Parker joined Vital from the private equity-backed Rubix, a large supplier of industrial products and services. By her own admission, she has worked a varied career spanning three countries, and private and private-equity backed organisations (see panel).
‘Accountancy is sector-agnostic,’ she says. ‘The big thing for me was always to progress quickly, and it was important to me to have a variety of experiences. I don’t move for the sake of it but it’s good to see different things – it shows you have the ability to adapt.’
Throughout her career, she has been drawn to special projects, including mergers and acquisitions, and systems migration. ‘I don’t want to be an accountant who just does accountancy,’ she says. ‘That doesn’t float my boat. It’s the commercial aspect of things, the strategic side of the business, that I find interesting. Volunteering for projects has given me an opportunity to widen my horizons.’

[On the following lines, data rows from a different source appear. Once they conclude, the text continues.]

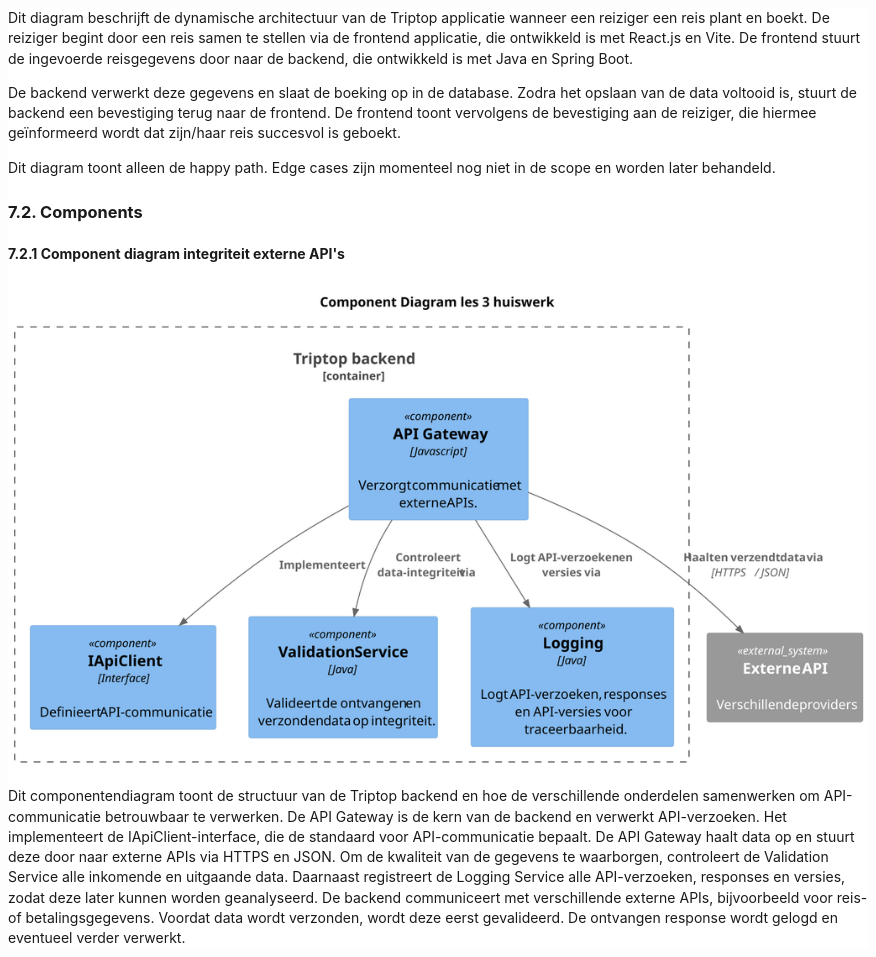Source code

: Dit diagram beschrijft de dynamische architectuur van de Triptop applicatie wanneer een reiziger een reis plant en boekt. De reiziger begint door een reis samen te stellen via de frontend applicatie, die ontwikkeld is met React.js en Vite. De frontend stuurt de ingevoerde reisgegevens door naar de backend, die ontwikkeld is met Java en Spring Boot.

De backend verwerkt deze gegevens en slaat de boeking op in de database. Zodra het opslaan van de data voltooid is, stuurt de backend een bevestiging terug naar de frontend. De frontend toont vervolgens de bevestiging aan de reiziger, die hiermee geïnformeerd wordt dat zijn/haar reis succesvol is geboekt.

Dit diagram toont alleen de happy path. Edge cases zijn momenteel nog niet in de scope en worden later behandeld.

### 7.2. Components

#### 7.2.1 Component diagram integriteit externe API's

![Afbeelding van component diagram](ontwerpvraag-cas/component-diagram-cas.svg)

Dit componentendiagram toont de structuur van de Triptop backend en hoe de verschillende onderdelen samenwerken om API-communicatie betrouwbaar te verwerken.
De API Gateway is de kern van de backend en verwerkt API-verzoeken. Het implementeert de IApiClient-interface, die de standaard voor API-communicatie bepaalt. De API Gateway haalt data op en stuurt deze door naar externe APIs via HTTPS en JSON.
Om de kwaliteit van de gegevens te waarborgen, controleert de Validation Service alle inkomende en uitgaande data. Daarnaast registreert de Logging Service alle API-verzoeken, responses en versies, zodat deze later kunnen worden geanalyseerd.
De backend communiceert met verschillende externe APIs, bijvoorbeeld voor reis- of betalingsgegevens. Voordat data wordt verzonden, wordt deze eerst gevalideerd. De ontvangen response wordt gelogd en eventueel verder verwerkt.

Now the focus is very much on environmental, social and governance (ESG) issues. ‘As finance professionals we have to understand why it’s so important to take action on climate change,’ she says. ‘We need to provide transparency on the performance of our organisations as well as providing leadership and information for decision-making. We’re seeing bigger and bigger expectations around how businesses act in relation to sustainability, which is driving a bigger involvement from us finance professionals.’
One of the attractions of Vital is that its relatively modest size and owner-managed status mean that decisions can be made quickly, says Parker. Her personal energy levels most likely add to the momentum. She says she doesn’t feel quite right unless she hits the gym before work every morning; and when the weather allows, she takes a ‘walk and talk’ approach to one-on-one meetings. ‘You can get so much more out of people when you’re outside in the fresh air.’